Iraq faces ticking bomb of unemployment despite billions in oil revenues
BAGHDAD – While billions of dollars from Iraq’s oil exports continue to flow into the central treasury in Baghdad, thousands of university graduates are taking to the streets across the capital and provincial cities, not to demand higher wages, but simply to secure a job that will guarantee their future.
The stark contrast between the country’s natural wealth and the scarcity of opportunities for its workforce paints a picture of a deep structural crisis, where unemployment has evolved from an economic challenge into a “ticking time bomb” threatening social stability.
Official data from the Ministry of Planning, released in early 2025, indicates a fall in the national unemployment rate to 13 percent, down from 16.5 percent in 2022. Yet these figures remain widely disputed by analysts, particularly among the country’s youth, where unemployment soars to between 20 and 25 percent, the largest demographic group.
Every year, between 250,000 and one million new graduates enter the labour market, including students returning from abroad, creating a massive gap between the output of the education system and the economy’s absorptive capacity.
Despite the slight decline in the headline unemployment rate, Iraq remains among the ten Arab countries with the highest levels of joblessness in 2025, according to Trading Economics, reflecting the failure of successive policies to achieve meaningful breakthroughs.
The core problem lies in Iraq’s near-total dependence on oil, which accounts for roughly 90 percent of the state budget but employs only a small fraction of the population. Successive governments have struggled to convert oil wealth into engines of growth for productive sectors.
Economic consultant Mazhar Mohammed Saleh told Shafaq News that Iraq’s economy remains “rentier,” with manufacturing and agriculture unable to compete against unrestricted imports, effectively turning the country into “a market for neighbouring countries’ goods” rather than a producer in its own right.
The absence of alternative employment has also led to the ballooning of the state administrative apparatus, which suffers from “hidden unemployment” and enormous operational costs.
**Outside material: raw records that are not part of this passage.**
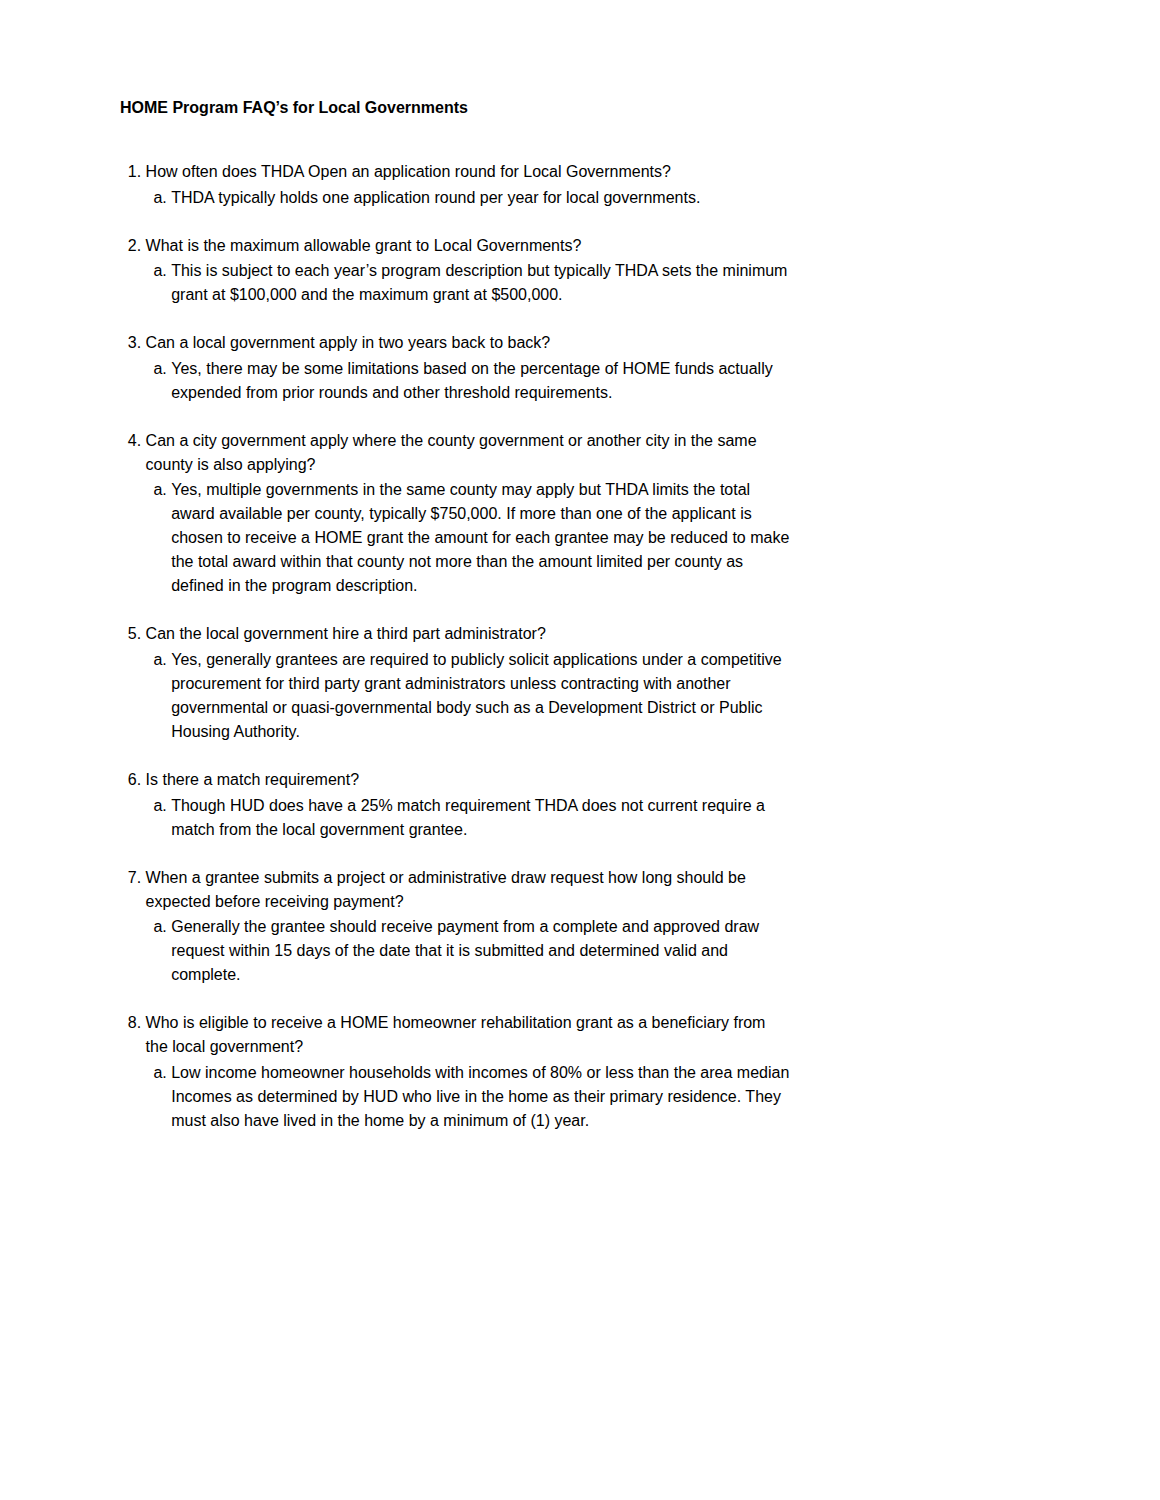HOME Program FAQ’s for Local Governments
How often does THDA Open an application round for Local Governments?
THDA typically holds one application round per year for local governments.
What is the maximum allowable grant to Local Governments?
This is subject to each year’s program description but typically THDA sets the minimum grant at $100,000 and the maximum grant at $500,000.
Can a local government apply in two years back to back?
Yes, there may be some limitations based on the percentage of HOME funds actually expended from prior rounds and other threshold requirements.
Can a city government apply where the county government or another city in the same county is also applying?
Yes, multiple governments in the same county may apply but THDA limits the total award available per county, typically $750,000. If more than one of the applicant is chosen to receive a HOME grant the amount for each grantee may be reduced to make the total award within that county not more than the amount limited per county as defined in the program description.
Can the local government hire a third part administrator?
Yes, generally grantees are required to publicly solicit applications under a competitive procurement for third party grant administrators unless contracting with another governmental or quasi-governmental body such as a Development District or Public Housing Authority.
Is there a match requirement?
Though HUD does have a 25% match requirement THDA does not current require a match from the local government grantee.
When a grantee submits a project or administrative draw request how long should be expected before receiving payment?
Generally the grantee should receive payment from a complete and approved draw request within 15 days of the date that it is submitted and determined valid and complete.
Who is eligible to receive a HOME homeowner rehabilitation grant as a beneficiary from the local government?
Low income homeowner households with incomes of 80% or less than the area median Incomes as determined by HUD who live in the home as their primary residence. They must also have lived in the home by a minimum of (1) year.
Meanwhile, the private sector faces bureaucratic hurdles, administrative corruption, and a lack of social guarantees, pushing young Iraqis to wait for government jobs rather than take risks with private ventures.
The contrast is stark: a nation holding the world’s fifth-largest oil reserves sees 36.8 percent of its population, roughly 17 million people, living in multidimensional poverty.
One protester said, “I feel that my seven years of study have been wasted; long-term unemployment hasn’t just stolen my income, it has stolen my mental stability and hope for the future.”
This sense of marginalisation among the youth creates fertile ground for unrest and drives illegal migration, as well as the potential exploitation of young talent by extremist groups and illegal organisations.
Experts say the solution is not “paper appointments” but deep structural reforms. These should include reducing dependency on oil by encouraging investment in renewable energy, smart agriculture, and manufacturing, reforming education to close the gap between academic curricula and modern labour market needs, particularly digital and technical skills, and supporting small enterprises with accessible financing and legal protections for young entrepreneurs.
Observers warn that Iraq’s youth could either become “an immense developmental force” leading the country toward prosperity or “a combustible burden” if neglect and sectarian allocation of resources continue. Wealth exists, but effective management and equitable distribution of opportunities remain the missing link in Iraq’s developmental model.